I have a confession to make. At first, when my graphic-designer son urged me to start a blog, I thought I’d make it about my writing. I’m a diarist and aspiring novelist at heart, so that would be the most logical theme, I reckoned. But lately my thoughts have been hijacked by this daily, unrelenting question that keeps hammering at my head every night when I go to sleep and every morning when I wake up:
What do you do when you find out your husband is having an affair?
So now it’s a bit more complicated. You see, the ugly theme of Betrayal has barged its way into my writing. At least temporarily. Until I calm down.
How do we write about emotional wounds that are so deep, they hijack our entire life?
So now I’m putting myself to the test. As a passionate and dedicated writer, can I pour salt into my own wounds in order to heal them? Or should I just get on with the revision of my latest novel in the hope that next time round, my agent won’t leave me in the lurch again?
But never mind agents. For now I just want to get this blood-sucking leech off my chest. Bare all. Call it vengeance if you like. Or just letting off steam. Stretching my honesty to the absolute limits. So here goes.
What DO you do when you find out your husband is having an affair?
Well, I guess there are several options.
- Harbour thoughts of easeful death – to cease upon the midnight with no pain.
- Don’t tell anyone about it. Not a living soul.
- Tell everyone about it. Every soul in the universe, living or dead.
- Write a novel about it. Make it a Gothic horror story, with Hubby as the villain, and you as Damsel in Distress. To get your own back.
- Have an affair yourself. To get your own back.
- Tell yourself that you’re better off without him; after all, he was a critical so-and-so most of the time, apart from those first few years of true love and desire and happiness …
- Believe in future love, even though his own love, after 21 bitter-sweet years, has metamorphosed into an insidious, agonising mockery. But hey, there are plenty more fish in the sea. (Oh, for fuck’s sake.)
- Take a deep breath.
Deeeeeeep breath … Right. I’ve taken one. Five, actually. Can I go on now?
- Kindly ask Hubby to move his things and himself out of the house. (Done.)
- Take sleeping tablets. (Done.)
- Try not to get addicted to the above, despite sleep being so much nicer than wakefulness.
- Cling on to the hope that Hubby will beg to come back home, regret his foolishness, proclaim his renewed love, swear upon oath that he doesn’t want our marriage to end.

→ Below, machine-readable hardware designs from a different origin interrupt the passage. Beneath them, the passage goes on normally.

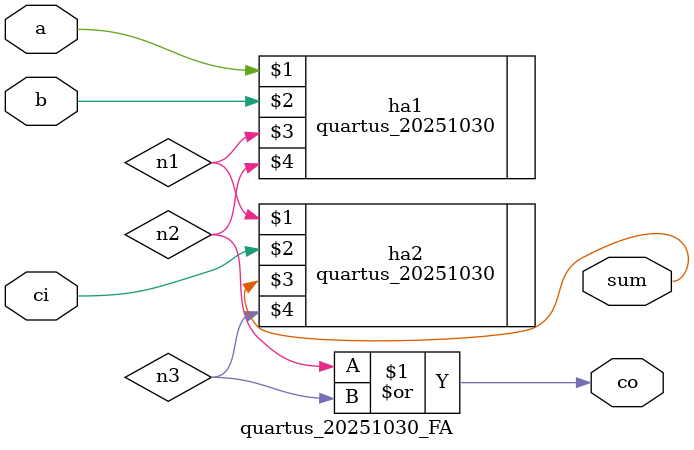
<source format=v>
module quartus_20251030_FA(a,b,ci,sum,co);
	input a,b,ci;
	output sum,co;
	wire n1,n2,n3;
	
	quartus_20251030 ha1(a,b,n1,n2);
	quartus_20251030 ha2(n1,ci,sum,n3);
	or or1(co,n2,n3);
endmodule
</source>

- Stop asking the question, which has become your mantra every morning when you wake up: what do you do when you find out your husband is having an affair?
Well, Hubby didn’t beg, regret, proclaim or swear upon oath. He just did as he was told, like a good little boy, and moved out. I suspect he’s quite happy now, with his ‘other woman’, analysing everything with his Oxford-educated philosopher’s brain as usual, putting it down to: Ah well, Wendy and I were drifting apart; it would have happened anyway, even if I hadn’t met S …..… blah blah bloody blah.
Why has my philosopher-husband turned into a walking talking cliché? The very thing he himself scorned!
The body-snatchers have taken him away. That’s my only comfort. He’s lost his head, which has tumbled into his dick. Yep, he’s lost his head and changed beyond recognition, sincerely believing that well-meaning hugs and crocodile tears will make it all better. Oh, for a glass of vintage … That would make it a damn sight better than well-meaning hugs and crocodile tears! Before The Change, hubby was never into hugs. But change is the spice of life, right? Or is it variety? Well, he’s sure got his fair share of change, variety and spice! The spice of deceit. Does it intensify the sex, my darling? All that below-the-belt subterfuge? Is it kinky? Can I call you my darling now, seeing as your body-snatched brain seems to have remoulded all your linguistic rules and beliefs?
Where has your ethical, deep-thinking, analytical, righteous brain gone? YOU, my once-beloved, amazing philosopher with the scary blue eyes and shocking white hair, prematurely white even when I first met you – yes, YOU, with the fierce expressions and mind, the power to change my life all those years ago when we first met and fell in love … where have you gone, my sweet?
One thing’s for certain. Wherever he’s gone, I don’t want him back. The beginning of this new chapter in my life starts with the words: THE END.